--- Exercise details ---
Look through the listing below for lines containing "KiCad". State how many there are, and nothing else.

**** Entries shown

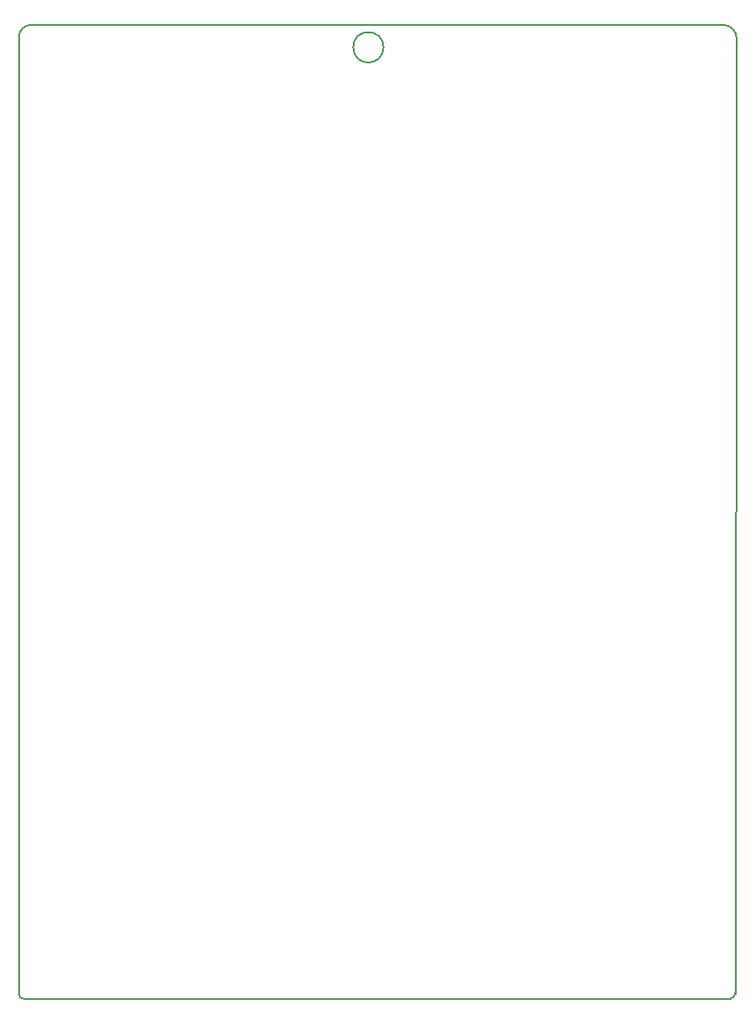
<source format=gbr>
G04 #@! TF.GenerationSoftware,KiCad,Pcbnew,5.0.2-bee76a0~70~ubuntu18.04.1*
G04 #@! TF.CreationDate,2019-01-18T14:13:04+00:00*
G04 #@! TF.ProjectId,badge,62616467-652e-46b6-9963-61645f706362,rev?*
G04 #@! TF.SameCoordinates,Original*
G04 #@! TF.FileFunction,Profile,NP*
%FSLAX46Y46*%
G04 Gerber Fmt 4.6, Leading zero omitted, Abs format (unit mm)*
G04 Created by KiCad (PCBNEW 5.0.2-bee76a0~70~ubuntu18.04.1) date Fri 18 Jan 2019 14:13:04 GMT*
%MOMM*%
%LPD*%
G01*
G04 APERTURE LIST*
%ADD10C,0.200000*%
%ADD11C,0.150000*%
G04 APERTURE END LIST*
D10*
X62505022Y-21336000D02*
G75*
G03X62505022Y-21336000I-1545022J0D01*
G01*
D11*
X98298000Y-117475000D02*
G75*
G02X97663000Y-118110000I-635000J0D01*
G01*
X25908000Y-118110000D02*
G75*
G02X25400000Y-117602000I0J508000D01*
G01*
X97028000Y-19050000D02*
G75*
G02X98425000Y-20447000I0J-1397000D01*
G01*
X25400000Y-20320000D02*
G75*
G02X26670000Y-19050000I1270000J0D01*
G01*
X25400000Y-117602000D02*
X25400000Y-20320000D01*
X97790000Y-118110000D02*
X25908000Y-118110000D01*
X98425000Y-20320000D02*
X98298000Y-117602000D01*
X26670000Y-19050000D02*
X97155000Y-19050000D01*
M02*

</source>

********

--- Response area ---
2